Un début marqué par le théâtre
Pour nombre d’amateurs de cinéma des années 1990, la première rencontre avec Ian McKellen s’est souvent faite à travers son incarnation magistrale de Richard III sous la direction de Richard Loncraine. Mais derrière ce rôle marquant se cachait déjà un acteur dont le parcours était solidement ancré sur les planches. Dès les années 1960, Ian McKellen s’impose comme l’une des figures majeures du théâtre britannique, notamment grâce à son interprétation de Richard II au sein de la Prospect Theatre Company. Sur scène, il attire l’attention par ses performances audacieuses et une capacité rare à habiter des rôles complexes.

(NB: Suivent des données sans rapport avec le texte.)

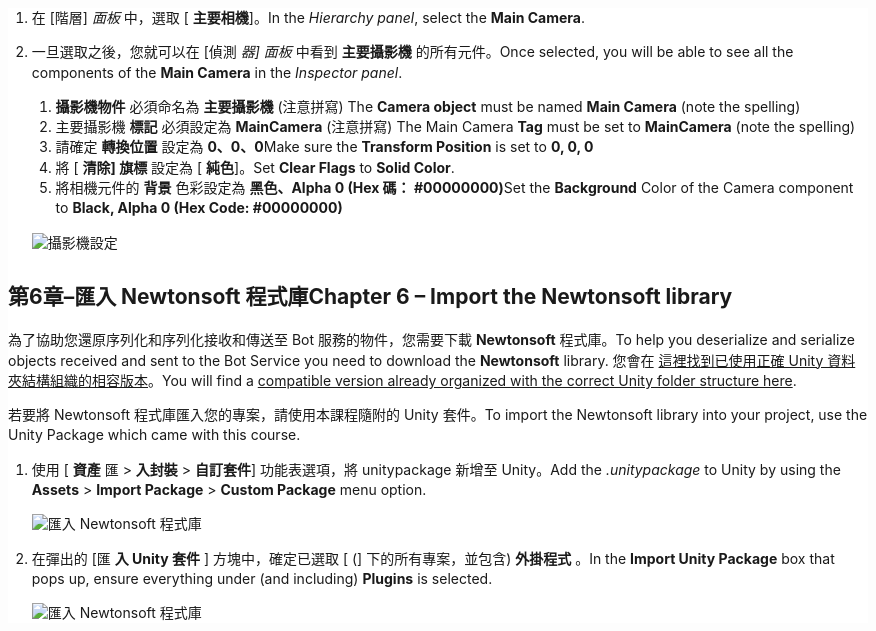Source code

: 1.  <span data-ttu-id="d68b1-307">在 [階層] *面板* 中，選取 [ **主要相機**]。</span><span class="sxs-lookup"><span data-stu-id="d68b1-307">In the *Hierarchy panel*, select the **Main Camera**.</span></span> 
2.  <span data-ttu-id="d68b1-308">一旦選取之後，您就可以在 [偵測 *器] 面板* 中看到 **主要攝影機** 的所有元件。</span><span class="sxs-lookup"><span data-stu-id="d68b1-308">Once selected, you will be able to see all the components of the **Main Camera** in the *Inspector panel*.</span></span>

    1. <span data-ttu-id="d68b1-309">**攝影機物件** 必須命名為 **主要攝影機** (注意拼寫) </span><span class="sxs-lookup"><span data-stu-id="d68b1-309">The **Camera object** must be named **Main Camera** (note the spelling)</span></span>
    2. <span data-ttu-id="d68b1-310">主要攝影機 **標記** 必須設定為 **MainCamera** (注意拼寫) </span><span class="sxs-lookup"><span data-stu-id="d68b1-310">The Main Camera **Tag** must be set to **MainCamera** (note the spelling)</span></span>
    3. <span data-ttu-id="d68b1-311">請確定 **轉換位置** 設定為 **0、0、0**</span><span class="sxs-lookup"><span data-stu-id="d68b1-311">Make sure the **Transform Position** is set to **0, 0, 0**</span></span>
    4. <span data-ttu-id="d68b1-312">將 [ **清除] 旗標** 設定為 [ **純色**]。</span><span class="sxs-lookup"><span data-stu-id="d68b1-312">Set **Clear Flags** to **Solid Color**.</span></span>
    5. <span data-ttu-id="d68b1-313">將相機元件的 **背景** 色彩設定為 **黑色、Alpha 0 (Hex 碼： #00000000)**</span><span class="sxs-lookup"><span data-stu-id="d68b1-313">Set the **Background** Color of the Camera component to **Black, Alpha 0 (Hex Code: #00000000)**</span></span>

    ![攝影機設定](images/AzureLabs-Lab312-31.png)
 

## <a name="chapter-6--import-the-newtonsoft-library"></a><span data-ttu-id="d68b1-315">第6章–匯入 Newtonsoft 程式庫</span><span class="sxs-lookup"><span data-stu-id="d68b1-315">Chapter 6 – Import the Newtonsoft library</span></span>

<span data-ttu-id="d68b1-316">為了協助您還原序列化和序列化接收和傳送至 Bot 服務的物件，您需要下載 **Newtonsoft** 程式庫。</span><span class="sxs-lookup"><span data-stu-id="d68b1-316">To help you deserialize and serialize objects received and sent to the Bot Service you need to download the **Newtonsoft** library.</span></span> <span data-ttu-id="d68b1-317">您會在 [這裡找到已使用正確 Unity 資料夾結構組織的相容版本](https://github.com/Microsoft/HolographicAcademy/raw/Azure-MixedReality-Labs/Azure%20Mixed%20Reality%20Labs/MR%20and%20Azure%20312%20-%20Bot%20integration/NewtonsoftDLL.unitypackage)。</span><span class="sxs-lookup"><span data-stu-id="d68b1-317">You will find a [compatible version already organized with the correct Unity folder structure here](https://github.com/Microsoft/HolographicAcademy/raw/Azure-MixedReality-Labs/Azure%20Mixed%20Reality%20Labs/MR%20and%20Azure%20312%20-%20Bot%20integration/NewtonsoftDLL.unitypackage).</span></span> 

<span data-ttu-id="d68b1-318">若要將 Newtonsoft 程式庫匯入您的專案，請使用本課程隨附的 Unity 套件。</span><span class="sxs-lookup"><span data-stu-id="d68b1-318">To import the Newtonsoft library into your project, use the Unity Package which came with this course.</span></span>

1.  <span data-ttu-id="d68b1-319">使用 [  **資產** 匯  >  **入封裝**  >  **自訂套件**] 功能表選項，將 unitypackage 新增至 Unity。</span><span class="sxs-lookup"><span data-stu-id="d68b1-319">Add the *.unitypackage* to Unity by using the **Assets** > **Import Package** > **Custom Package** menu option.</span></span>

    ![匯入 Newtonsoft 程式庫](images/AzureLabs-Lab312-34.png)

2.  <span data-ttu-id="d68b1-321">在彈出的 [匯 **入 Unity 套件** ] 方塊中，確定已選取 [ (] 下的所有專案，並包含) **外掛程式** 。</span><span class="sxs-lookup"><span data-stu-id="d68b1-321">In the **Import Unity Package** box that pops up, ensure everything under (and including) **Plugins** is selected.</span></span>

    ![匯入 Newtonsoft 程式庫](images/AzureLabs-Lab312-35.png)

Cinéma : entre réticence et percée internationale
Paradoxalement, l’arrivée du comédien au grand écran ne fut pas dénuée de réserves. Avant d’être célébré pour ses rôles emblématiques dans X-Men ou encore The Lord of the Rings: The Fellowship of the Ring, McKellen ne cachait pas son scepticisme envers le cinéma. Il l’affirmait sans détour dans les colonnes du magazine Cable Guide en 1991 : « Films are absolutely the worst of all. The actor is never told anything. It is so insulting, so rude, and so despicable ». Pour lui, le septième art imposait aux acteurs une position secondaire et technique, bien loin de la liberté créative offerte par le théâtre.
D’un art à l’autre : évolution d’une carrière
Ce point de vue tranché n’empêchera pas Ian McKellen d’apparaître dès la fin des années 1960 dans quelques productions cinématographiques telles que « A Touch of Love », puis sporadiquement tout au long des décennies suivantes (« The Keep », « Plenty », « Scandal »). Pourtant, ce n’est qu’avec l’explosion des blockbusters hollywoodiens que sa notoriété prend une dimension mondiale. Les fans retiendront surtout :
- L’incarnation d’Erik « Magneto » Lehnsherr dans « X-Men ».
- La métamorphose en Gandalf dans la trilogie « Le Seigneur des Anneaux ».
L’ironie du destin pour un comédien starisé
Ironie mordante : alors que certains critiques affirmaient il y a trente ans que ses plus grands rôles resteraient cantonnés à la scène (« for the best in drama, try a knight in the theatre »), c’est bien devant les caméras qu’il est aujourd’hui adulé sur tous les continents. Désormais sollicité pour reprendre ses personnages cultes dans de futures superproductions comme « Avengers: Doomsday » ou le nouveau volet de « The Lord of the Rings », McKellen incarne cette fascinante traversée entre méfiance initiale et gloire cinématographique universelle.